SWEET POTATO CASSEROLE MINI GALETTES RECIPE BY TASTY



Sweet Potato Casserole Mini Galettes Recipe by Tasty image

A fun and handheld take on a traditional holiday favorite. Topped with a sweet streusel and mini marshmallows, these gorgeous galettes could probably pass as dessert, but we'll leave that course to the pies.
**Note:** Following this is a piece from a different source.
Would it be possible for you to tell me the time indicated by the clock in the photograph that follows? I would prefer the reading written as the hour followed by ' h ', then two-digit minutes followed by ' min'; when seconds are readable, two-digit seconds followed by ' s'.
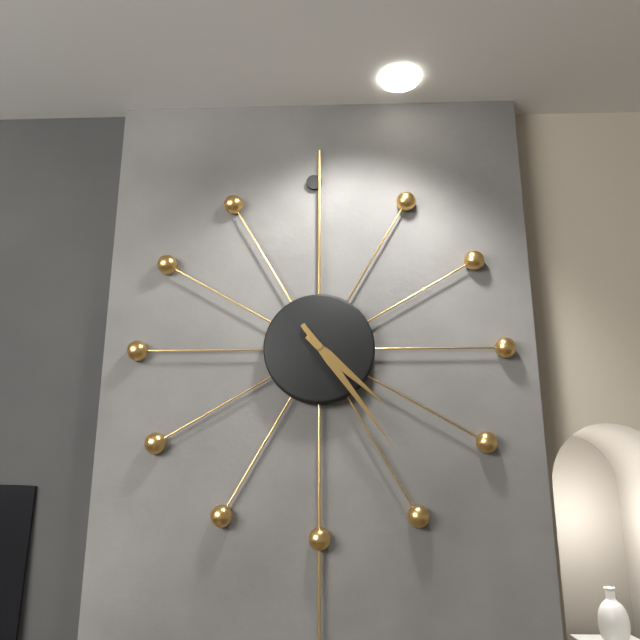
4 h 24 min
To save yourself some time, prepare the dough and streusel the day before.

Provided by Betsy Carter

Categories     Sides

Time 1h40m

Yield 8 servings

Number Of Ingredients 25

2 ½ cups all purpose flour, plus more for dusting
1 teaspoon kosher salt
1 tablespoon granulated sugar
16 tablespoons unsalted butter, cubed and chilled
½ cup buttermilk, plus 2 tablespoons
kosher salt, for boiling
2 medium sweet potatoes, peeled and cubed
2 tablespoons unsalted butter, melted
¼ cup milk
3 tablespoons brown sugar, packed
1 teaspoon vanilla extract
½ teaspoon cinnamon
1 teaspoon kosher salt
1 large egg
¼ cup all purpose flour
1 tablespoon granulated sugar
2 tablespoons dark brown sugar, lighlty packed
½ teaspoon kosher salt
½ teaspoon ground cinnamon
8 tablespoons unsalted butter, cubed and chilled
½ cup chopped pecans
1 tablespoon water
1 egg
¼ cup turbinado sugar
½ cup mini marshmallows

Steps:

  • Make the dough: In a large bowl, mix together the flour, salt, and sugar. Add the butter and toss to coat. Using your hands, work the butter into the flour until the mixture resembles a coarse meal.
  • Make a well in the center of the butter/flour mixture and pour in the buttermilk. Working quickly so the butter doesn't soften, use your hands to form a shaggy dough.
  • Turn the dough out onto a lightly floured surface and knead until it comes together, being careful not to overwork. Form the dough into a 7-inch (18 cm) square about 1 inch (2.5 cm) thick. Cut into 8 equal pieces and form into discs. Wrap the discs in plastic wrap and chill in the refrigerator for at least 1 hour, or overnight.
  • Make the filling: Bring a large pot of salted water to a boil over high heat. Add the sweet potatoes, then reduce the heat to medium-high and cook for 10-12 minutes, or until the sweet potatoes are very tender. Drain, then transfer to a medium bowl and let cool for about 10 minutes.
  • To the bowl with the sweet potatoes, add the melted butter, milk, brown sugar, vanilla, cinnamon, salt, and egg. Mix well with a fork, mashing the sweet potatoes, until smooth and well combined. Let cool to room temperature.
  • Make the streusel: Preheat the oven to 375°F (190°C). Line a baking sheet with parchment paper or a nonstick mat.
  • In a medium bowl, mix together the flour, granulated sugar, brown sugar, salt, and cinnamon. Work the butter into the dry ingredients with 2 forks until crumbly. Add the chopped pecans and mix well.
  • Spread the streusel on the prepared baking sheet. Bake for 12-15 minutes, stirring halfway, until golden brown. Remove from the oven and let cool slightly, then crumble and let cool completely before using. The streusel will keep in an airtight container for up to 1 week.
  • Assemble the galettes: Increase the oven temperature to 400°F (200°C). Line 2 baking sheets with parchment paper.
  • Roll out each disc of pie dough into a 7-8 inch (18-20 cm)round, trimming the edges for even circles. Spoon about 3 tablespoons of the sweet potato filling into the center of each round. Fold the edges of the dough up and over the filling, leaving an opening in the center. Transfer the galettes to the prepared baking sheets, 4 per pan.
  • Brush with the dough with the egg wash and sprinkle with the turbinado sugar.
  • Bake the galettes for 25 minutes, then rotate the pan and bake for another 10 minutes. Remove from the oven and top each galette with about 1 tablespoon of the streusel and 1 tablespoon of marshmallows, then return to the oven and bake for another 5 minutes, or until the marshmallows are browned and bubbling.
  • Serve immediately.
  • Enjoy!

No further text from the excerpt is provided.